The seminar brought together government representatives from 12 Caribbean States with responsibilities in addressing arms control, gender-based violence and violence against women and girls; as well as leading non-governmental organizations specialized in prevention on gender-based violence and reduction of gun violence in the Caribbean. Also participating were officials and experts from UNDP, UNODC, the Organization of American States, the Delegation of the European Union to Trinidad and Tobago, the Caribbean Community (CARICOM), and the Center of Excellence for Statistical Information on Government, Crime, Victimization and Justice.

The sub-regional event strengthened convergence across the 2030 Agenda for Sustainable Development, the Secretary General’s Agenda for Disarmament, along with the Women, Peace and Security Agenda, and the Small Arms control framework. UNLIREC led discussions on the differentiated impact of armed violence on women and the link between violence against women (VAW) and small arms control. In addition, discussions revolved around the importance of mainstreaming gender into small arms control measures, legal responses, criminal investigation and effective policing, statistics and information management, as well as prevention, education and advocacy campaigns. UNLIREC presented the findings and recommendations born of its sub-regional legal review, which cross-references small arms legislation with domestic violence provisions.

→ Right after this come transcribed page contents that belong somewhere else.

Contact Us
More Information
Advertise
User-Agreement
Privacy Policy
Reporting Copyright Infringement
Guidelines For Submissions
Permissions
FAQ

In addition to increasing awareness on small arms control as a main aspect in preventing violence against women, the importance of strengthening cooperation and coordination between experts, institutions and civil society in order to develop more gender-responsive and evidence-based small arms policies and programming, in line with international commitments and guidance, was also a major take-away from the seminar.

During the practical exercises, participants actively engaged on identifying a genuine convergence of agendas by ensuring the collection of disaggregated data on femicide perpetrators, arms involved, risk factors, and reporting on all forms of gender-based violence in order to achieve the sustainable development goals (SDGs), in particular SDG5 (gender equality) and SDG16 (peace, justice and strong institutions).

This event is the second of a series of two sub-regional seminars. The first was held in El Salvador in March for Central American States.